Too many unresolved complaints are being taken to the Parliamentary and Health Service Ombudsman which could have been resolved by public services locally, meaning that people are left waiting longer for answers and that much needed service improvements are delayed.
A new Parliamentary and Health Service Ombudsman report published today has revealed the devastating impact that public service failures can have on individuals and how its investigations have resulted in the organisations putting things right for people.
The report is a snapshot of 192 case summaries of the 1,075 investigations of unresolved complaints the Parliamentary and Health Service Ombudsman (PHSO) completed investigating in February and March 2015.
It includes cases about delayed asylum claims, nursing home patients being wrongly charged thousands of pounds for their nursing home care, delays in diagnosis which meant that one woman was left with unrelenting facial pain for more than a decade, poor end of life care and poor treatment of sepsis, commonly referred to as blood poisoning.
People often take their unresolved complaints to the Parliamentary and Health Service Ombudsman because they want an apology, an explanation of what went wrong and to ensure the service improves for others.
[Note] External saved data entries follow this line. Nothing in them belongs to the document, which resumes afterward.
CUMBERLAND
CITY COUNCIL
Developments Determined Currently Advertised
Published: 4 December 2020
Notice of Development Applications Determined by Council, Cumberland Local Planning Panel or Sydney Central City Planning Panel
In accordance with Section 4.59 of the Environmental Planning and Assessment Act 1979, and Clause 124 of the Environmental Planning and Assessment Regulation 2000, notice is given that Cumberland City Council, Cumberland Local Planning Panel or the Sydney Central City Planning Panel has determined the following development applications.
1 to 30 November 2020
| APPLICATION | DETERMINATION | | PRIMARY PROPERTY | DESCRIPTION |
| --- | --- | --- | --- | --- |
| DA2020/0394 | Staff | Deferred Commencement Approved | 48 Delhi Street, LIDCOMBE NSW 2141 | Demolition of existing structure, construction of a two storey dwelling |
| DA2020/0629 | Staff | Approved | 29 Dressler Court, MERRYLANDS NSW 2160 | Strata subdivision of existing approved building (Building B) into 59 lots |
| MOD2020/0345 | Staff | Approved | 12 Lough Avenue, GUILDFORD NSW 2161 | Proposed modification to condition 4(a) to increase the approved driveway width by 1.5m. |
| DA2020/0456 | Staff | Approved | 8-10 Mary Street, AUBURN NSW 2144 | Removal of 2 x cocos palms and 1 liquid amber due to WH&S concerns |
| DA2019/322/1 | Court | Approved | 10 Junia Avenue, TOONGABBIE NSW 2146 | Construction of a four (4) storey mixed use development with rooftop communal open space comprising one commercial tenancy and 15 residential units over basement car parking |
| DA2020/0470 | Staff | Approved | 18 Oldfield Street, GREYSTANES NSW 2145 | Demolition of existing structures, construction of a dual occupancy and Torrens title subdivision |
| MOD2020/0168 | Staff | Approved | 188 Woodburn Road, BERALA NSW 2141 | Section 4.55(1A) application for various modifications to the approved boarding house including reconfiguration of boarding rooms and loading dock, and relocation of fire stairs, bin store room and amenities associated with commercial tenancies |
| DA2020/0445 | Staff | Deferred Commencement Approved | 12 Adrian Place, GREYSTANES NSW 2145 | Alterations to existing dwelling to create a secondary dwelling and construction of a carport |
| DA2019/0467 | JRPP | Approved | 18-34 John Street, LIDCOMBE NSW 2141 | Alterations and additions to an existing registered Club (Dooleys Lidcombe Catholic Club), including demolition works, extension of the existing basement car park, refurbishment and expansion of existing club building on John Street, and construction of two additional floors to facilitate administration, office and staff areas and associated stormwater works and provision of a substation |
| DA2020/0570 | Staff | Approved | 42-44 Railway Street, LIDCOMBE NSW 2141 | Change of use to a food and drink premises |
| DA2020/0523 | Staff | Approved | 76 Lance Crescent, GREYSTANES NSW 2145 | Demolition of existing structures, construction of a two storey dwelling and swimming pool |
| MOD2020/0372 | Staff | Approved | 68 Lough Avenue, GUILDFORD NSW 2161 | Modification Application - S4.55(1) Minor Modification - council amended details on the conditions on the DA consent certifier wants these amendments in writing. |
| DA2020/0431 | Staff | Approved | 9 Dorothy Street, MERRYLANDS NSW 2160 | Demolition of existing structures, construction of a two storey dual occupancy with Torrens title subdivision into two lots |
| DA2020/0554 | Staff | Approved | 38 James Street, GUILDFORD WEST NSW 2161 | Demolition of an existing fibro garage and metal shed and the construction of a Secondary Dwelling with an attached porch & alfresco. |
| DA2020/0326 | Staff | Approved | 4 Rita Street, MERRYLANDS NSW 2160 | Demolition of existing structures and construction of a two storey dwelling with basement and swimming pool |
The report shows that far too many people are left waiting longer for answers and that much needed service improvements are delayed.
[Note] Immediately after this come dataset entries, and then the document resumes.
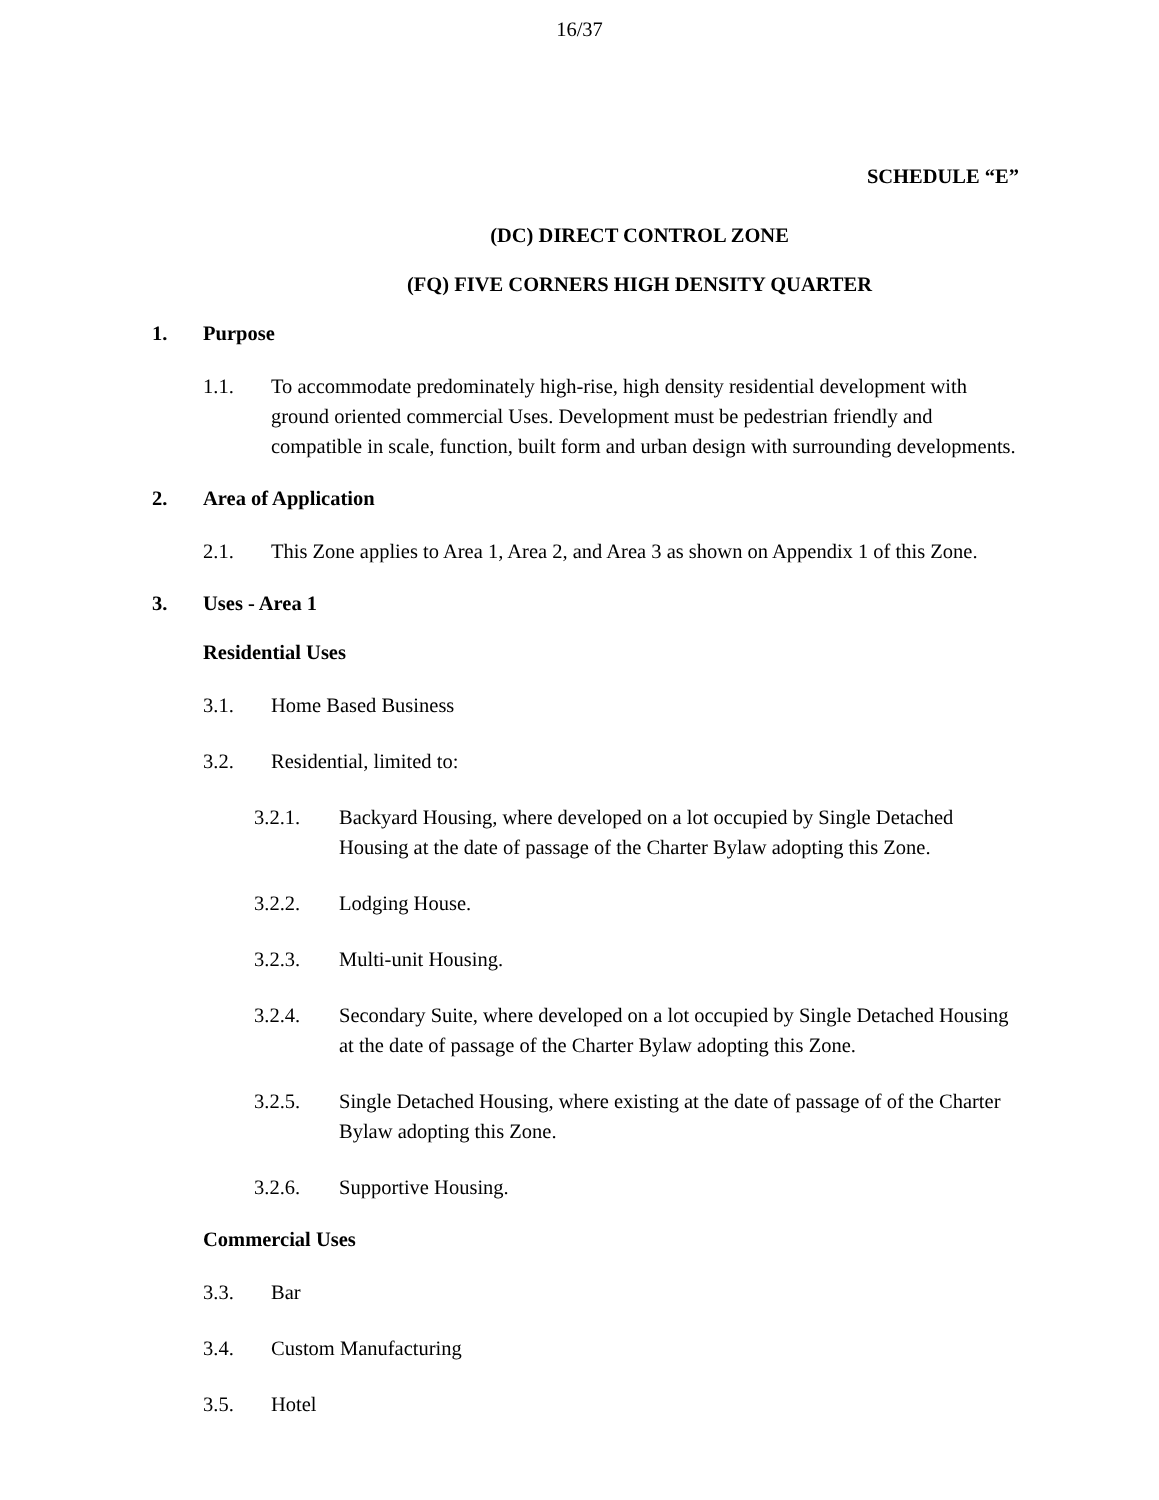16/37
SCHEDULE “E”
(DC) DIRECT CONTROL ZONE
(FQ) FIVE CORNERS HIGH DENSITY QUARTER
1. Purpose
1.1. To accommodate predominately high-rise, high density residential development with ground oriented commercial Uses. Development must be pedestrian friendly and compatible in scale, function, built form and urban design with surrounding developments.
2. Area of Application
2.1. This Zone applies to Area 1, Area 2, and Area 3 as shown on Appendix 1 of this Zone.
3. Uses - Area 1
Residential Uses
3.1. Home Based Business
3.2. Residential, limited to:
3.2.1. Backyard Housing, where developed on a lot occupied by Single Detached Housing at the date of passage of the Charter Bylaw adopting this Zone.
3.2.2. Lodging House.
3.2.3. Multi-unit Housing.
3.2.4. Secondary Suite, where developed on a lot occupied by Single Detached Housing at the date of passage of the Charter Bylaw adopting this Zone.
3.2.5. Single Detached Housing, where existing at the date of passage of of the Charter Bylaw adopting this Zone.
3.2.6. Supportive Housing.
Commercial Uses
3.3. Bar
3.4. Custom Manufacturing
3.5. Hotel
The report includes investigations which have resulted in a hospital trust apologising to a grieving daughter for the failings in its treatment of her father, who died from sepsis. The trust also took action to prevent the same thing from happening again, following the Parliamentary and Health Service Ombudsman’s intervention. Another investigation resulted in a nursing home patient being refunded £102,000 in nursing home care costs he was wrongly charged.
Parliamentary and Health Service Ombudsman Julie Mellor said:
‘Many people complain about public services out of a sense of public duty, because they don’t want what happened to them or their loved one to happen to someone else.
‘In many of the complaints we see, the organisation complained about has done the right thing to put things right. But too many people aren’t getting the answers to what went wrong from the organisation they complained about.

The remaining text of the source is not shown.